Hall’s Family Restaurant up for sale

WYOMING — It was a little confusing for Ray Hall when he signed up to serve in the U.S. Air Force in 1958.
That’s when he received his orders to report to Dover Air Force Base after spending a year-and-a-half in the Army National Guard in West Virginia.

“I wondered, where the hell is Dover? Where the hell is Delaware?” Mr. Hall said with a laugh. “Dela-where?”

Little did he know at that time of the mark he would eventually leave on a small town just south of Dover as his Hall’s Family Restaurant in Wyoming has endured for 22 years, attracting people far and wide who come to the unpretentious eatery for pleasant conversation and tasty homemade food.

Mr. Hall surprised several dignitaries, close friends and family members when, while celebrating the 50th anniversary of his retirement from the Air Force on Aug. 28, he made the announcement that he will be selling Hall’s Family Restaurant.

“There’s a lot of (potential buyers) around,” Mr. Hall said. “There aren’t many restaurants like this one anymore. I have listed it for sale. I’m not trying to keep it a secret. It’s for sale. My employees all know it’s for sale.
“There’s a lot of mistaken rumors out there that we were closing. We’re not going to close.
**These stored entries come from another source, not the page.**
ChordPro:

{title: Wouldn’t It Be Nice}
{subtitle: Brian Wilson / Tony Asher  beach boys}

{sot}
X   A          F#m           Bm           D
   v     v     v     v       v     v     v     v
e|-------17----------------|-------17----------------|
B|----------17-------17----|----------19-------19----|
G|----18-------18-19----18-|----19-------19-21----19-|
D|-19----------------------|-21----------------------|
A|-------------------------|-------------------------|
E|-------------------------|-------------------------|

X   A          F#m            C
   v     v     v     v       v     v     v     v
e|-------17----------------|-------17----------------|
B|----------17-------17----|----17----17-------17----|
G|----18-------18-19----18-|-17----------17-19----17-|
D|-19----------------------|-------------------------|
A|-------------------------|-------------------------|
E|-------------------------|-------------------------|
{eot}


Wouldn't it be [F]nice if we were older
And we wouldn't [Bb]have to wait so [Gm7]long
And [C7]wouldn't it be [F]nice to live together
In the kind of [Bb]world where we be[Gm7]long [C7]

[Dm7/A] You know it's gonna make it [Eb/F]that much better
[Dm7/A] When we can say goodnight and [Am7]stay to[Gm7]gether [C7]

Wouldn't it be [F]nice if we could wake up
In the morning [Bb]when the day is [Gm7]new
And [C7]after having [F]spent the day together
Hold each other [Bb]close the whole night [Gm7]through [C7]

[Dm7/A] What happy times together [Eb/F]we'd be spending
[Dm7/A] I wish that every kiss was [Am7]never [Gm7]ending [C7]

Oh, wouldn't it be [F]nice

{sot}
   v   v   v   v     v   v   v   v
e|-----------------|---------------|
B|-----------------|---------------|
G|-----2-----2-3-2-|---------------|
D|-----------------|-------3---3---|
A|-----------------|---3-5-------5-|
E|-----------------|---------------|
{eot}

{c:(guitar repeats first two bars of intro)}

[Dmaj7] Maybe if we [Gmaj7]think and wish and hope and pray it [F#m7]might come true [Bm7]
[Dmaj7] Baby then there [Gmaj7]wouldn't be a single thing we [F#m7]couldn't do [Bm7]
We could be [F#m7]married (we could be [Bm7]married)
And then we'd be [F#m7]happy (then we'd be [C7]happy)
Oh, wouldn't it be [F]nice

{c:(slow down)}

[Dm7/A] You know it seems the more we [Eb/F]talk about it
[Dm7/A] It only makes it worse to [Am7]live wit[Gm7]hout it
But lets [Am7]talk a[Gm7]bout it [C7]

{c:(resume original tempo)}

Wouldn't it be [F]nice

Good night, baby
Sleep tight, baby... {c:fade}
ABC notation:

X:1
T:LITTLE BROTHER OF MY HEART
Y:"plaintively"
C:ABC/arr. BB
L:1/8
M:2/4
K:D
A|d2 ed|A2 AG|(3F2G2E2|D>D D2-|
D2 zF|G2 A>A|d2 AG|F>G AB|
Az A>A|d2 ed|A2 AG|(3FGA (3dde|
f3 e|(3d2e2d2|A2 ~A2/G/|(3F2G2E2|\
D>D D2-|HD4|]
We’ll be right here until we have another buyer.”

It promises to be difficult for anybody to match the reputation that Hall’s Family Restaurant has built at 108 N. Railroad Avenue over more than two decades of serving up tasty homemade meals that resemble “Mom’s cooking.”

Ray Hall sitting at the counter in his restaurant.

Just glancing at their specials from July 31 revealed a variety of choices such as chicken and dumplings, giblets and dumplings, grilled rainbow trout and a fried bologna sandwich with soup.
The specials from July 15 included meatloaf, liver and onions, turkey croquettes, grilled salmon on rice and fried chicken livers.
Those are the kinds of things that cannot be found on the menus of most chain restaurants nowadays. Plus, Hall’s has a long-standing tradition that it is always closed on Sunday, unlike most restaurants that line the highway in Dover and Camden.

Mr. Hall said there’s no great secret to his success as a restaurateur.
“It’s just home meals,” he said. “Home cooking — that’s what we advertise and that’s what we do. We don’t buy prepared stuff. We buy fresh foods and when the locals have got anything on fresh then we use that. Right now, we have Fifer’s corn and we had the strawberry shortcake and got fresh strawberries right out of Fifer’s fields.”

Ron Loockerman visited Hall’s for lunch on Wednesday afternoon and said he’ll miss the restaurant once it’s sold.
“It’s sad really,” he said. “You know the guys run it really well and the food’s always good. Hopefully, the new owners can continue it. We’re running out of places like this that serves good traditional homemade food.”

Mr. Hall said he has had regular customers plead with him not to sell the business.
“They’re going to miss us,” he said. “They don’t want us to sell, but you’ve got to do it sometimes.”
Mr. Hall, who had served 20 years and two months of active duty in the Air Force before he had a disability retirement, said that he and his son Steve have both been battling health problems and just can’t keep up the pace anymore.

“I’ve been here 22 years, I’m 89-years-old and my health hasn’t been good,” said Mr. Hall. “I’ve had open-heart surgery and I’ve had a heart attack — just several things.
“The last month I’ve been having unbelievable medical problems and just (Wednesday) they got part of it straightened out. They put a pacemaker in me in May and it had quit working. They adjusted it (Wednesday) and it’s back to working and I feel better already.”

Mr. Hall also marked the gathering on Aug. 28 by donating a pair of checks for $2,500 each to the Modern Maturity Center in Dover and Harvest Years Senior Center in Camden.
“I thought while I’m still here and while I’m still open, I wanted to give a little something back to the community,” he said. “I wanted to help feed the less fortunate, those that are no longer able to come in for their meals.

“The people that used to come in all the time, a lot of them can’t anymore, and they’re getting assistance on these Meals on Wheels and Harvest Years picks them up and takes them shopping and does shopping for them and this kind of stuff, so I just decided the best thing I could do is to give back. I wanted to do it while I was still here as owner and not after I sold the place.”

The latest review left on Hall’s Family Restaurant’s Facebook page on Aug. 31 probably sums up the feelings of many of its loyal customers.
“Feel like family when you walk in ’til you walk out, no matter if it’s your first time or you’re are a common fixture there. Great service and always incredible food that is made with lots of love.

“I have to say we’re losing a major Delaware staple. But we wish the Hall family the best and know they’ll be very discerning when it comes to finding the right people or family to take over their labor of love.”
Mr. Hall said he isn’t planning on changing his lifestyle too much with his soon to come free time.

“I’ll probably just come to the restaurant to see my friends,” he said.
Only this time, he will be on the other side of the counter and tables.